NYC Human Rights Law Discrimination Claim Survives, Notwithstanding Union Arbitrator’s Finding of Reasonable Cause to Terminate Employment

In Mouscardy v Consolidated Edison Company of New York, No. 2018-14239, 4431/08, 2020 N.Y. Slip Op. 03656, 2020 WL 3551808 (N.Y.A.D. 2 Dept., July 01, 2020), the court, inter alia, held that an arbitrator’s determination that the employer had reasonable cause to terminate plaintiff’s employment did not collaterally estop plaintiff from proceeding with his claim of discrimination under the New York City Human Rights Law.

From the decision:

We agree with the Supreme Court, however, that the arbitrator’s award did not have preclusive effect on the plaintiff’s claims.
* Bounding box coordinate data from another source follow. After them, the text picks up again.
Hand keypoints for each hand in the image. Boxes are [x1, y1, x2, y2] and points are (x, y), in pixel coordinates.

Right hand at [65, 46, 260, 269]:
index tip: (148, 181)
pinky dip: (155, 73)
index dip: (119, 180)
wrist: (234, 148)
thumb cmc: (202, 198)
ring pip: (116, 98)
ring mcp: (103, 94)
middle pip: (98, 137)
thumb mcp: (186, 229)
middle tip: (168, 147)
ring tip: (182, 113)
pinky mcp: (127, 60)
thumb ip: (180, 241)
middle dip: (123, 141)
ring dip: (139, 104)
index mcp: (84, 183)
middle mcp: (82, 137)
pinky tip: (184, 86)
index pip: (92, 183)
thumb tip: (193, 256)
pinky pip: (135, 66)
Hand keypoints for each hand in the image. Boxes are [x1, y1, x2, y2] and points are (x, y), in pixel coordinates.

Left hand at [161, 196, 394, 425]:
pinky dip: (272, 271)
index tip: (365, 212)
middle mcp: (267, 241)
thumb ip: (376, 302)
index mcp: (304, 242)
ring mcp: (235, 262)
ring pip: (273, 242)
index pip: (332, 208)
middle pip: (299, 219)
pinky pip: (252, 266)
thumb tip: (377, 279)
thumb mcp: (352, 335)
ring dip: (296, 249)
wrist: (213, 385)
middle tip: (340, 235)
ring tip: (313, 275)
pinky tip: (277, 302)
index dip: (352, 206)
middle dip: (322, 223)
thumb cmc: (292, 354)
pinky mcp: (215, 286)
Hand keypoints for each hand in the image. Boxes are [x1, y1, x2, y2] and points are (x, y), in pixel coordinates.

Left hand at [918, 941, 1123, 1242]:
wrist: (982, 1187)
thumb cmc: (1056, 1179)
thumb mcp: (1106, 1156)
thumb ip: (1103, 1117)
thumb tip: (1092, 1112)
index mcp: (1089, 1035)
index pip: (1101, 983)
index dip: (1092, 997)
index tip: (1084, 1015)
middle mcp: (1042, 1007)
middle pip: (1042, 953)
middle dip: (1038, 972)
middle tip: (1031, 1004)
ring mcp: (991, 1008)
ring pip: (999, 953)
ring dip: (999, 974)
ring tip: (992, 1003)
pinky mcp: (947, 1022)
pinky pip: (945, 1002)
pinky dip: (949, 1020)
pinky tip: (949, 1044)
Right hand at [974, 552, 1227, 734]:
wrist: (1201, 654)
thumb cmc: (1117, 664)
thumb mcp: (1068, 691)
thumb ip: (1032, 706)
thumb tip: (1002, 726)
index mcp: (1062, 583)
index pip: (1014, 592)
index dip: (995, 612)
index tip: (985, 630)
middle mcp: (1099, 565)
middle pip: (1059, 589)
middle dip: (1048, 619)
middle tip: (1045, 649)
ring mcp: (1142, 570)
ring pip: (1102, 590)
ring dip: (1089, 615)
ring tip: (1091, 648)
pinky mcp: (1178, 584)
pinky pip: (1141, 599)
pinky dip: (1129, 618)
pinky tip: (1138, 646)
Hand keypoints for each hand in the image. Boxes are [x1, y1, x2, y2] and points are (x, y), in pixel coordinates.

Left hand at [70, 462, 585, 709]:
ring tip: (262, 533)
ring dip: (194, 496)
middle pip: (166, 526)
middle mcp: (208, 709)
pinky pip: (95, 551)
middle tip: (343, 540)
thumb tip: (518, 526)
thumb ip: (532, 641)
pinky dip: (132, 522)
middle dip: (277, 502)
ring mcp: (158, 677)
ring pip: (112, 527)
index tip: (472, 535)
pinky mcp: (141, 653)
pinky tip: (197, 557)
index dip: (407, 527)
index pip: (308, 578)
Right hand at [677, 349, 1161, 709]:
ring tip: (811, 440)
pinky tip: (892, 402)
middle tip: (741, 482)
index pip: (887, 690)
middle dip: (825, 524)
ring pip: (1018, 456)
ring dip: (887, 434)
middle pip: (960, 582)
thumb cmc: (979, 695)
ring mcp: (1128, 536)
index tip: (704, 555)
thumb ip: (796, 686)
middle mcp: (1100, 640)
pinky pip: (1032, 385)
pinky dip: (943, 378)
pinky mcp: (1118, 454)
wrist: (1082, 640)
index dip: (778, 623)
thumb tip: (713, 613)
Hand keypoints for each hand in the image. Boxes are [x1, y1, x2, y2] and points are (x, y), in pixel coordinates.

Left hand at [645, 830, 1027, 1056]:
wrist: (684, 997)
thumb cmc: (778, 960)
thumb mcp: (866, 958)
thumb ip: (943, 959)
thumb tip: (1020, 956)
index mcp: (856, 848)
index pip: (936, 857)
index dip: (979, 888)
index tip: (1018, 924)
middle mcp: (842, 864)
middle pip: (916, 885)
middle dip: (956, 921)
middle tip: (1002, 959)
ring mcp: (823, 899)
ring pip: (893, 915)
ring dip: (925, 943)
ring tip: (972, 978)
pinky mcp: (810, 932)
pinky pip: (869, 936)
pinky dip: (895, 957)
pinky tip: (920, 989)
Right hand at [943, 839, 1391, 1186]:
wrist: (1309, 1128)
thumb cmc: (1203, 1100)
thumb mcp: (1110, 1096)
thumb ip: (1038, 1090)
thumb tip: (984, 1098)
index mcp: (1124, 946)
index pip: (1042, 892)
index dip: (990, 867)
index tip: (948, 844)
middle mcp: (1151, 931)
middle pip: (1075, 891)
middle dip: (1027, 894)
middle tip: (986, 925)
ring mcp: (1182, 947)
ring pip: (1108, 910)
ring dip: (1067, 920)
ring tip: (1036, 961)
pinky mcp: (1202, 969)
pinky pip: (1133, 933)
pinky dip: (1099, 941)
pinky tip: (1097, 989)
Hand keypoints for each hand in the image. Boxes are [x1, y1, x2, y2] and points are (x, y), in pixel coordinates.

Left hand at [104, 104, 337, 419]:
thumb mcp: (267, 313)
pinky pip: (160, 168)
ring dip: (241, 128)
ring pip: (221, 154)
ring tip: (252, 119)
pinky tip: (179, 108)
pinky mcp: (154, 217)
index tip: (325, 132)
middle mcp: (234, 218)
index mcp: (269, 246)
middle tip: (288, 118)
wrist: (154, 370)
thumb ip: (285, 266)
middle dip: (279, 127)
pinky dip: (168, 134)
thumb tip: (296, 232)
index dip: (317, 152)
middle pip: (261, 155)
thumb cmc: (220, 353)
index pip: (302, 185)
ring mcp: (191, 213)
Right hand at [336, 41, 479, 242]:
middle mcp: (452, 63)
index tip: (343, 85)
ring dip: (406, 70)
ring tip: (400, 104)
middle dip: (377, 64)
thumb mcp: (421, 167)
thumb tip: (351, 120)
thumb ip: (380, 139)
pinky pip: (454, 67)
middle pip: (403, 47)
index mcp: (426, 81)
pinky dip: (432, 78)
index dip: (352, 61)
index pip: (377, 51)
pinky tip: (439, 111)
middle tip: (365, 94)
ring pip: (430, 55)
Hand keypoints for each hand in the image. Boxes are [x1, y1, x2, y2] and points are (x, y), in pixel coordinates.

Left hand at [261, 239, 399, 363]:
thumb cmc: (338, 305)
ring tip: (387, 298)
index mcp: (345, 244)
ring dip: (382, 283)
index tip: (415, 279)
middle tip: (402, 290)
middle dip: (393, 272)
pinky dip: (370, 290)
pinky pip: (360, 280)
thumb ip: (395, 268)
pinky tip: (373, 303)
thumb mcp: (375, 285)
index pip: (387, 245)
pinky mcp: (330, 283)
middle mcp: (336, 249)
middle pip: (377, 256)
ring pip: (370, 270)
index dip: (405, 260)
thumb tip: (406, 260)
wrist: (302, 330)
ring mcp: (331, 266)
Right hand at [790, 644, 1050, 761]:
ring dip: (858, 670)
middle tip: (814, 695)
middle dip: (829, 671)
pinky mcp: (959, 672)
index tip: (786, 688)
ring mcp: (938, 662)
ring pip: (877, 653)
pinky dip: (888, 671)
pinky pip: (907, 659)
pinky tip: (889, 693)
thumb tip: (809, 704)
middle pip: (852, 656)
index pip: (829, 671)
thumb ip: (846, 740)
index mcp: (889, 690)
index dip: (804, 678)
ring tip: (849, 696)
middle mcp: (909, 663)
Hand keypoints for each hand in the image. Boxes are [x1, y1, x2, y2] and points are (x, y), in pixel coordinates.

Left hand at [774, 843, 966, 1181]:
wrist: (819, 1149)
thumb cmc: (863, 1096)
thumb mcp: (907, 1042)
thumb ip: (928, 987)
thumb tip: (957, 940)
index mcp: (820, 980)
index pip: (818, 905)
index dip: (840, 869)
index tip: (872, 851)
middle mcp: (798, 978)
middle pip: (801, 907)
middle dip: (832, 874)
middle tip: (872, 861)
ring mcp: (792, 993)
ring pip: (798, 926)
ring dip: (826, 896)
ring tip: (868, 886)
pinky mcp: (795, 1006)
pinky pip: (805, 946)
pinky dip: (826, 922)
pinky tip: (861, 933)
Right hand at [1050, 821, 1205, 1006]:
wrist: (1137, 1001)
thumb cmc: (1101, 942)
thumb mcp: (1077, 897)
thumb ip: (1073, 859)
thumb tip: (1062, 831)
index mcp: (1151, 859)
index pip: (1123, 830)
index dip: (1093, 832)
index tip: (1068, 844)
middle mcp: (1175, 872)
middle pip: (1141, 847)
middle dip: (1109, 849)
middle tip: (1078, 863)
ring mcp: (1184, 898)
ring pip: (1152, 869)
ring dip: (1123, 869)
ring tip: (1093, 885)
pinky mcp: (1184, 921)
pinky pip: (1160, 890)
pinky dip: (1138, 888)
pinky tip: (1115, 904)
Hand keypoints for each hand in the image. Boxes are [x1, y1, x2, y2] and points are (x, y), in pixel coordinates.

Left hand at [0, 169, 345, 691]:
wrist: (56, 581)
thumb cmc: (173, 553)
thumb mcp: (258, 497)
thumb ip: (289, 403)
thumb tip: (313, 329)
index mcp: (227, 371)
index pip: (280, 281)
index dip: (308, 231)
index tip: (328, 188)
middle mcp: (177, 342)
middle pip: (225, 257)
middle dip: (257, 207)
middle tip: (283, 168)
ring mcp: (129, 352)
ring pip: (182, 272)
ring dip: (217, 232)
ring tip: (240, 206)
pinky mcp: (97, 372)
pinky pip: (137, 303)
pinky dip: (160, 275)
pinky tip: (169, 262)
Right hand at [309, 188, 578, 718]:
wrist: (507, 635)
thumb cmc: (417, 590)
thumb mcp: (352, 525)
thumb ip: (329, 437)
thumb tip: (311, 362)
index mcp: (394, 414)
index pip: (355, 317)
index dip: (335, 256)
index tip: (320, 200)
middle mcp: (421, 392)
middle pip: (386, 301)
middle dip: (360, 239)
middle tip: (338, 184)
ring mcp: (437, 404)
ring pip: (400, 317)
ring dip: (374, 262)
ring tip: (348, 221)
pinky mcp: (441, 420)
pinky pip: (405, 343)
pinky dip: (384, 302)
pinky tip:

An arbitrator’s award may be given preclusive effect in a subsequent judicial proceeding (see Nachum v. Ezagui, 83 A.D.3d 1017, 1018–1019, 922 N.Y.S.2d 459; Chiara v. Town of New Castle, 61 A.D.3d 915, 916, 878 N.Y.S.2d 755; Cooks v. New York City Tr. Auth., 289 A.D.2d 278, 279, 734 N.Y.S.2d 207). However, “arbitration is an inappropriate forum for the disposition of an employment discrimination claim where ‘the arbitrator’s sole task is to effectuate the intent of the parties in connection with the collective-bargaining agreement, and not to consider a statutory claim of discrimination … The violation of these contractual and statutory rights by the same factual occurrence does not vitiate their separate nature’ ” (Caban v. New York Methodist Hosp., 119 A.D.3d 717, 718, 989 N.Y.S.2d 313, quoting Uryevick v. Pepcom Indus., 155 A.D.2d 450, 451, 547 N.Y.S.2d 109). Thus, the arbitrator’s decision did not have preclusive effect on the plaintiff’s separate action based on unlawful discrimination in employment (see Von Maack v. Wyckoff Hgts. Med. Ctr., 140 A.D.3d 1055, 1056, 37 N.Y.S.3d 126; Caban v. New York Methodist Hosp., 119 A.D.3d at 718, 989 N.Y.S.2d 313), and the complaint is not barred by the doctrine of collateral estoppel.